In his book You Are Not So Smart, which I am at least smart enough to highly recommend, David McRaney explains the human tendency to interpret patterns in randomness where none actually exist using the example of the Texas Sharpshooter Fallacy.
“The fallacy gets its name from imagining a cowboy shooting at a barn. Over time, the side of the barn becomes riddled with holes. In some places there are lots of them, in others there are few. If the cowboy later paints a bull’s-eye over a spot where his bullet holes clustered together, it looks like he is pretty good with a gun. By painting a bull’s-eye over a cluster of bullet holes, the cowboy places artificial order over natural random chance.”
A similar issue that sometimes arises during data-driven decision making is what could be called the Data Sharpshooter Fallacy — when analysts try to overlay meaning onto a random cluster of data points and thereby convince themselves that they have discovered a seemingly magical business insight. But instead of a bull’s-eye, it is the human eye that’s naturally drawn to any cluster of data points.
“If you have a human brain,” McRaney explains, “you do this all of the time. Looking at the factors from a distance, you can accept the reality of random chance. You are lulled by the signal. You forget about the noise. With meaning, you overlook randomness, but meaning is a human construction. Picking out clusters of coincidence is a predictable malfunction of normal human logic.”

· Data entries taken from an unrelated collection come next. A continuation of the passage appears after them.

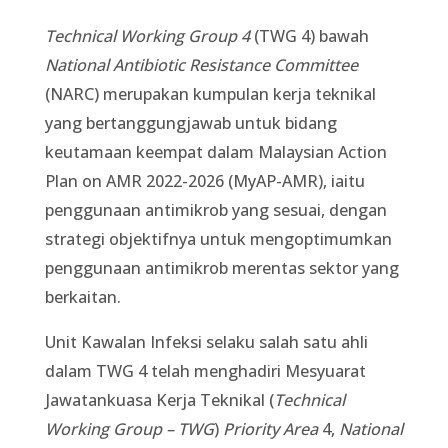
Technical Working Group 4
(TWG 4) bawah
National Antibiotic Resistance Committee
(NARC) merupakan kumpulan kerja teknikal
yang bertanggungjawab untuk bidang
keutamaan keempat dalam Malaysian Action
Plan on AMR 2022-2026 (MyAP-AMR), iaitu
penggunaan antimikrob yang sesuai, dengan
strategi objektifnya untuk mengoptimumkan
penggunaan antimikrob merentas sektor yang
berkaitan.
Unit Kawalan Infeksi selaku salah satu ahli
dalam TWG 4 telah menghadiri Mesyuarat
Jawatankuasa Kerja Teknikal (
Technical
Working Group – TWG
)
Priority Area
4,
National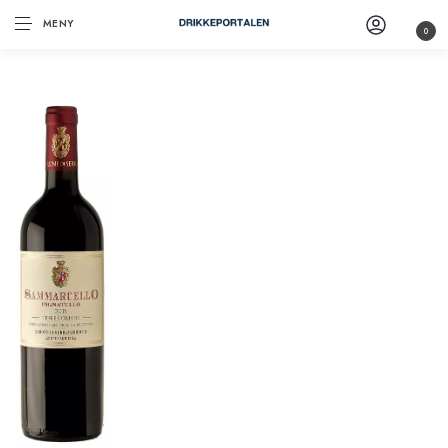
MENY
0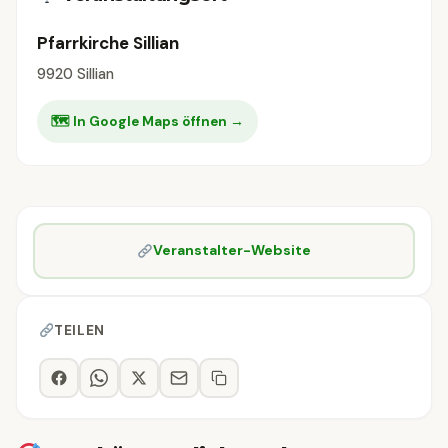
Pfarrkirche Sillian
9920 Sillian
🗺 In Google Maps öffnen →
Veranstalter-Website
TEILEN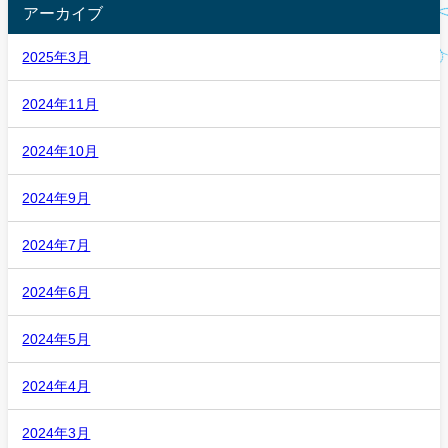
アーカイブ
2025年3月
2024年11月
2024年10月
2024年9月
2024年7月
2024年6月
2024年5月
2024年4月
2024年3月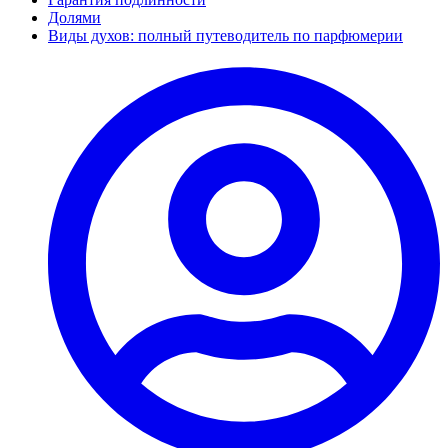
Долями
Виды духов: полный путеводитель по парфюмерии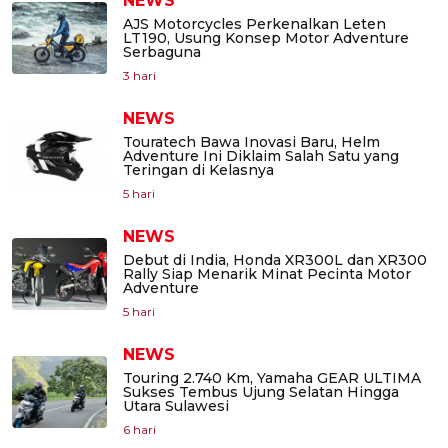
NEWS
AJS Motorcycles Perkenalkan Leten
LT190, Usung Konsep Motor Adventure
Serbaguna
3 hari
NEWS
Touratech Bawa Inovasi Baru, Helm
Adventure Ini Diklaim Salah Satu yang
Teringan di Kelasnya
5 hari
NEWS
Debut di India, Honda XR300L dan XR300
Rally Siap Menarik Minat Pecinta Motor
Adventure
5 hari
NEWS
Touring 2.740 Km, Yamaha GEAR ULTIMA
Sukses Tembus Ujung Selatan Hingga
Utara Sulawesi
6 hari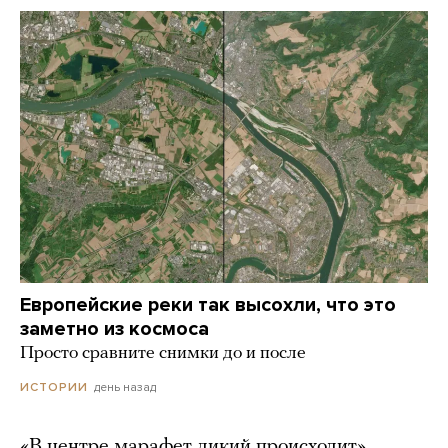
Европейские реки так высохли, что это
заметно из космоса
Просто сравните снимки до и после
день назад
ИСТОРИИ
«В центре марафет дикий происходит».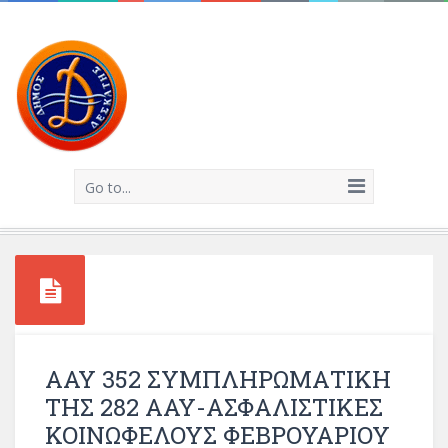
Go to...
ΑΑΥ 352 ΣΥΜΠΛΗΡΩΜΑΤΙΚΗ
ΤΗΣ 282 ΑΑΥ-ΑΣΦΑΛΙΣΤΙΚΕΣ
ΚΟΙΝΩΦΕΛΟΥΣ ΦΕΒΡΟΥΑΡΙΟΥ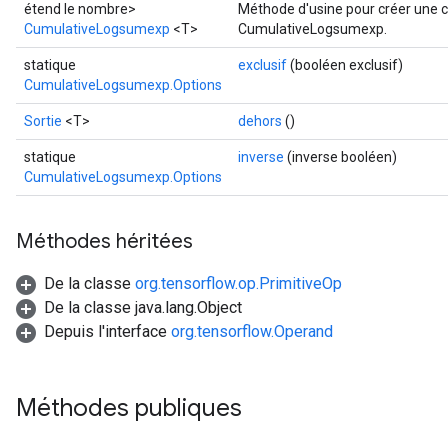
étend le nombre>
Méthode d'usine pour créer une c
CumulativeLogsumexp
<T>
CumulativeLogsumexp.
statique
exclusif
(booléen exclusif)
CumulativeLogsumexp.Options
Sortie
<T>
dehors
()
statique
inverse
(inverse booléen)
CumulativeLogsumexp.Options
Batch
Méthodes héritées
atch
De la classe
org.tensorflow.op.PrimitiveOp
De la classe java.lang.Object
Depuis l'interface
org.tensorflow.Operand
Méthodes publiques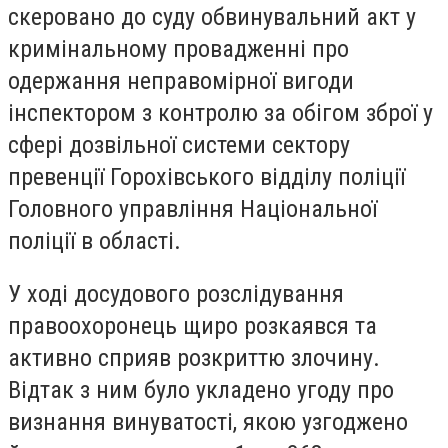
скеровано до суду обвинувальний акт у
кримінальному провадженні про
одержання неправомірної вигоди
інспектором з контролю за обігом зброї у
сфері дозвільної системи сектору
превенції Горохівського відділу поліції
Головного управління Національної
поліції в області.
У ході досудового розслідування
правоохоронець щиро розкаявся та
активно сприяв розкриттю злочину.
Відтак з ним було укладено угоду про
визнання винуватості, якою узгоджено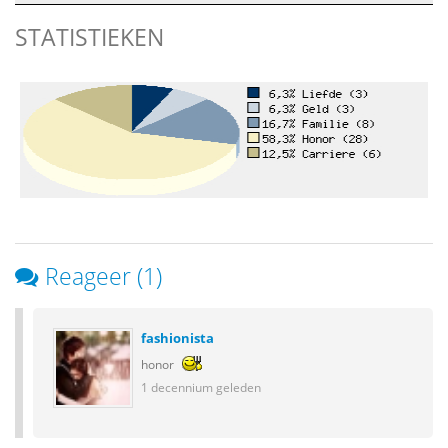
STATISTIEKEN
Reageer (1)
fashionista
honor
1 decennium geleden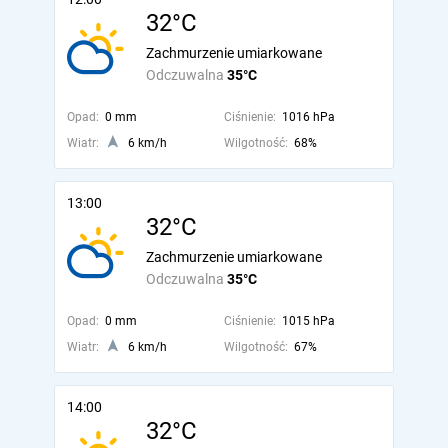
32°C
Zachmurzenie umiarkowane
Odczuwalna
35°C
Opad:
0 mm
Ciśnienie:
1016 hPa
Wiatr:
6 km/h
Wilgotność:
68%
13:00
32°C
Zachmurzenie umiarkowane
Odczuwalna
35°C
Opad:
0 mm
Ciśnienie:
1015 hPa
Wiatr:
6 km/h
Wilgotność:
67%
14:00
32°C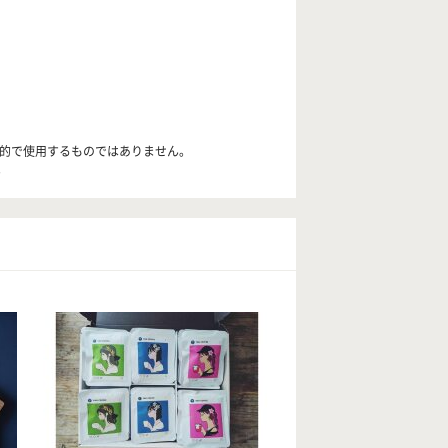
目的で使用するものではありません。
。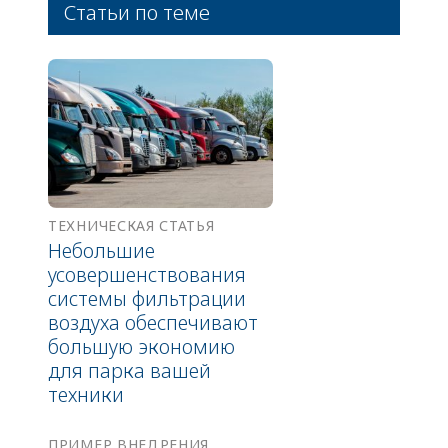
Статьи по теме
ТЕХНИЧЕСКАЯ СТАТЬЯ
Небольшие
усовершенствования
системы фильтрации
воздуха обеспечивают
большую экономию
для парка вашей
техники
ПРИМЕР ВНЕДРЕНИЯ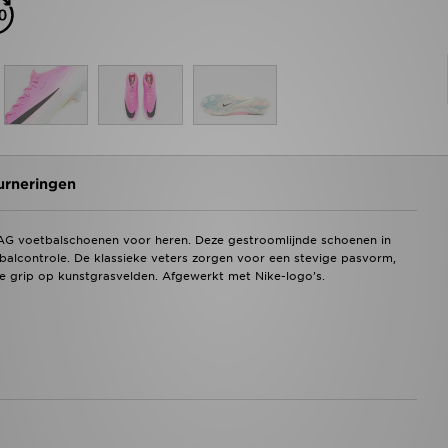
urneringen
e AG voetbalschoenen voor heren. Deze gestroomlijnde schoenen in
balcontrole. De klassieke veters zorgen voor een stevige pasvorm,
e grip op kunstgrasvelden. Afgewerkt met Nike-logo's.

Perhaps the most predictable malfunction of normal human logic is when clusters of coincidence coincide with what we were looking to find in the data — with the bull’s-eye we drew with our mind’s eye before we started looking at any data.
This happens quite frequently when we are confronted with the challenging signal-to-noise ratio in big data. If we look at enough data, then we can usually find data that supports our preconceptions. However, whether we have found signal or noise still requires a data quality assessment, as well as an honest assessment of where — and when — we painted the data analytical bull’s-eye.